Sur l’exigibilité des loyers pendant la crise sanitaire et la demande de remboursement de la société Lunette Optic.
La société Lunette Optic fait valoir que la société SCI Pasunnom ne pouvait lui réclamer les loyers et charges pour les périodes du 15 mars au 11 mai 2020, puis du 30 octobre au 29 novembre 2020 et enfin du 20 mars au 19 mai 2021, correspondant aux périodes de fermeture et ou de confinement des populations, soit la somme de 25 764,27 euros. Elle sollicite en conséquence la condamnation de la société SCI Pasunnom à lui payer la somme de 10.679,95 euros au titre des loyers, charges et taxes qu’elle soutient avoir payés indûment pendant ces périodes.
Au soutien de sa demande, la société Lunette Optic fait valoir que les loyers ne sont pas dus à raison de la force majeure ou fait du prince entrainant la suspension du contrat, de l’exception d’inexécution pour manquement du bailleur à son obligation de délivrance et de la perte de la chose louée.
Sur la suspension du contrat pour force majeure ou fait du prince
La société Lunette Optic fait valoir que pendant les périodes de fermeture administrative, l’exécution du bail commercial lui-même était impossible puisque le local, objet du bail, était inexploitable, et que la réception des clients était interdite.
Elle précise que la réglementation, imprévisible et par définition irrésistible, présentait les caractères de la force majeure ou du fait du prince.
Selon les articles 1134 et 1728 du code civil dans leur rédaction applicable au présent contrat, les conventions légalement formées tiennent lieu de loi à ceux qui les ont faites et le preneur est tenu de deux obligations principales, soit d’user de la chose louée raisonnablement, et suivant la destination qui lui a été donnée par le bail et de payer le prix du bail aux termes convenus;
Aux termes de l’article 1148 du code civil, dans sa rédaction antérieure à celle issue de l’ordonnance n° 2016-131 du 10 février 2016, il n’y a lieu à aucun dommages et intérêts lorsque, par suite d’une force majeure ou d’un cas fortuit, le débiteur a été empêché de donner ou de faire ce à quoi il était obligé, ou a fait ce qui lui était interdit
C’est à tort que la société Lunette Optic soutient que les mesures réglementaires d’interdiction d’accueil du public, imposées de manière imprévisible et irrésistible, revêtent l’ensemble des caractéristiques de la force majeure et que dès lors elle devait être dispensée de régler les loyers et charges, le contrat étant suspendu.
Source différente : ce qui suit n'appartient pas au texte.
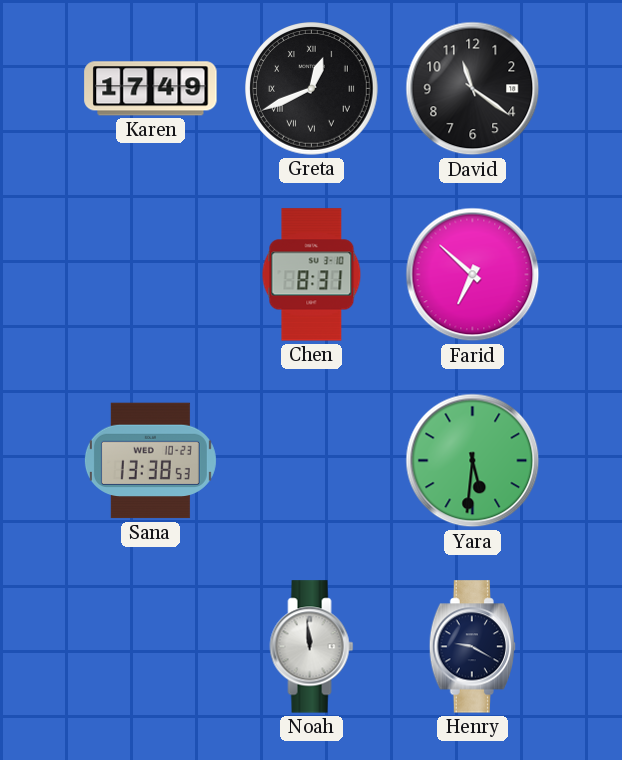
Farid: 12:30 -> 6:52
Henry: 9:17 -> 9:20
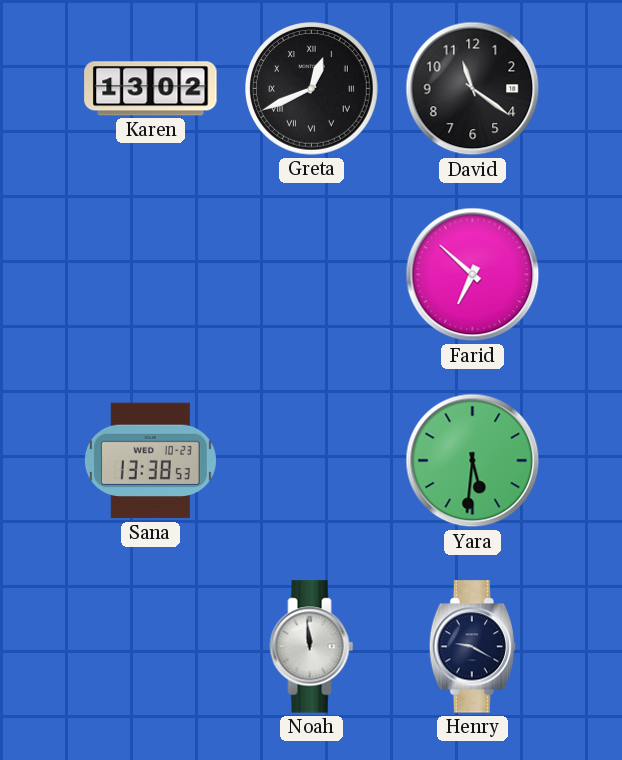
Karen: 17:49 -> 13:02
Chen: 8:31 -> none
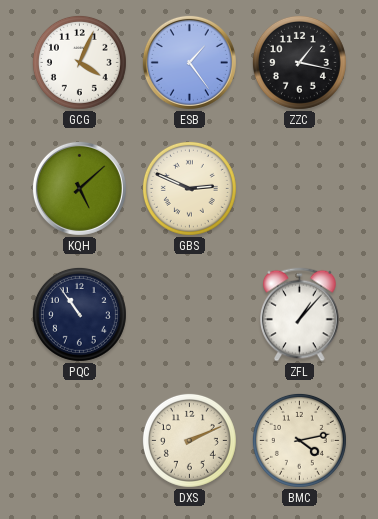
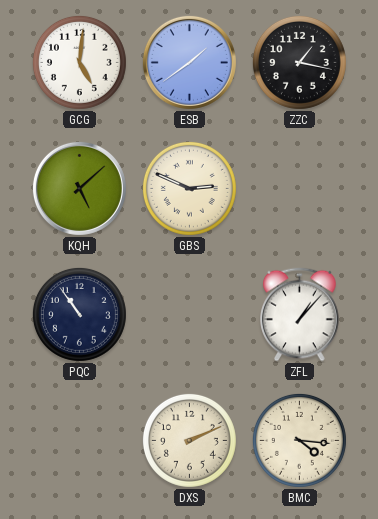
GCG: 4:04 -> 5:01
ESB: 1:24 -> 1:39
BMC: 4:13 -> 4:16
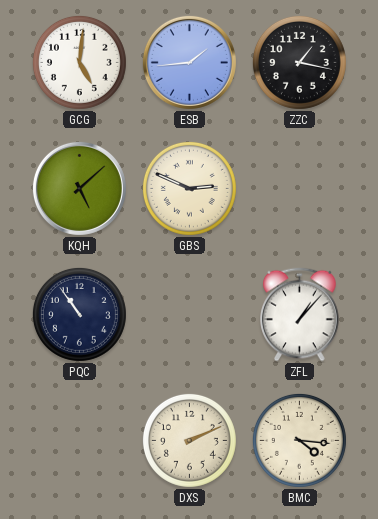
ESB: 1:39 -> 1:44
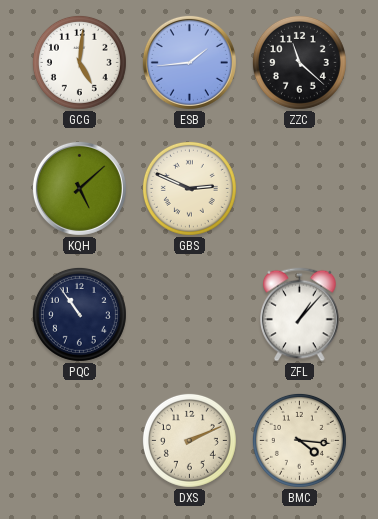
ZZC: 1:17 -> 11:22
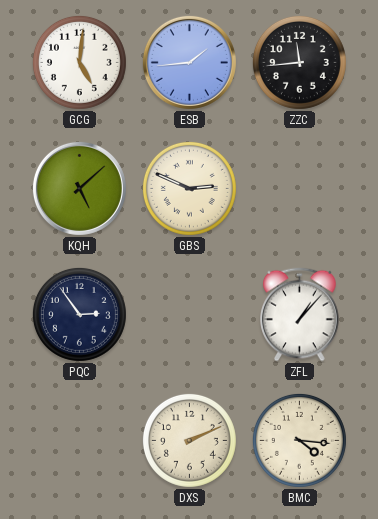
ZZC: 11:22 -> 11:44
PQC: 10:54 -> 2:54
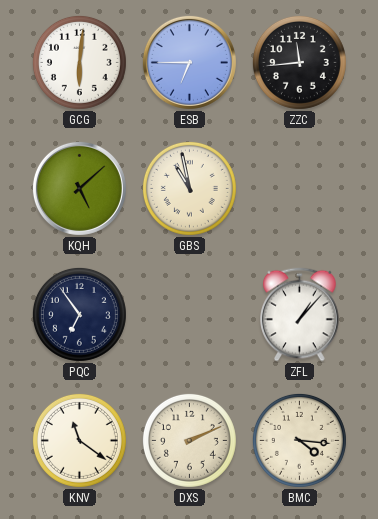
GCG: 5:01 -> 6:01
ESB: 1:44 -> 6:45
GBS: 2:49 -> 10:58
PQC: 2:54 -> 6:54
KNV: none -> 11:21
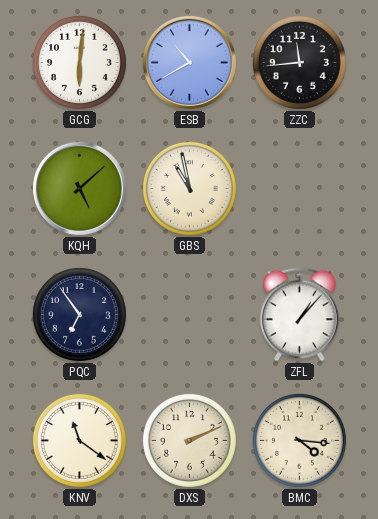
ESB: 6:45 -> 10:40
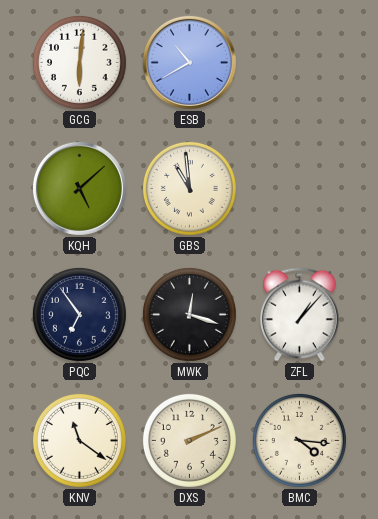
ZZC: 11:44 -> none
GBS: 10:58 -> 10:59
MWK: none -> 12:18
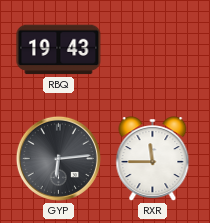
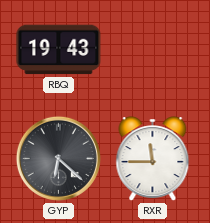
GYP: 6:14 -> 6:22
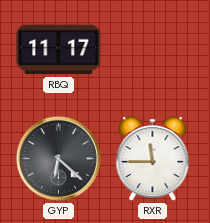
RBQ: 19:43 -> 11:17
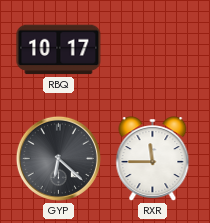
RBQ: 11:17 -> 10:17
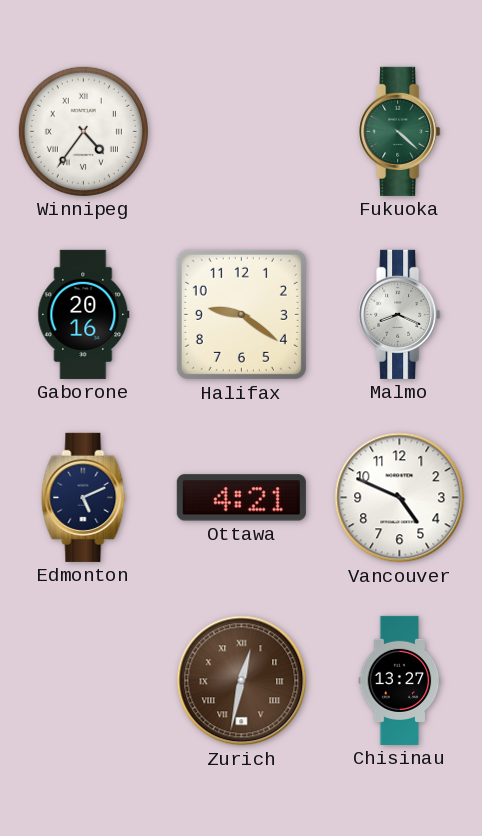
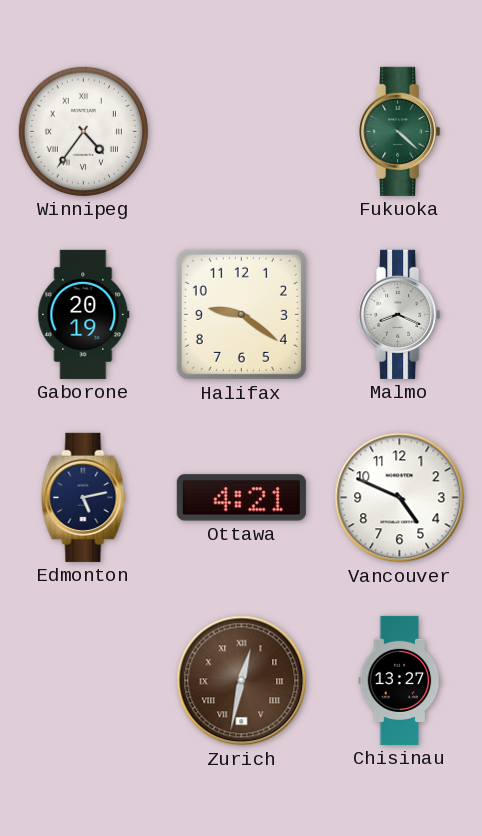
Gaborone: 20:16 -> 20:19
Edmonton: 5:11 -> 5:13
En effet, il est constant que le débiteur d’une obligation contractuelle de somme d’argent inexécutée ne peut s’exonérer de cette obligation en invoquant un cas de force majeure, laquelle se caractérise par la survenance d’un événement extérieur au débiteur, imprévisible et irrésistible rendant impossible l’exécution de l’obligation.
Or, l’obligation de paiement d’une somme d’argent est toujours susceptible d’exécution, le cas échéant par la voie forcée, sur le patrimoine du débiteur et n’est donc pas, par nature, impossible mais seulement plus difficile ou onéreuse.
En l’espèce, la société Lunette Optic ne justifie d’ailleurs nullement de son impossibilité totale de régler les loyers et charges dus à la société SCI Pasunnom, et ne produit aucun élément comme des documents comptables de nature à démontrer qu’elle ne disposait pas d’une trésorerie lui permettant d’honorer son obligation de paiement des loyers.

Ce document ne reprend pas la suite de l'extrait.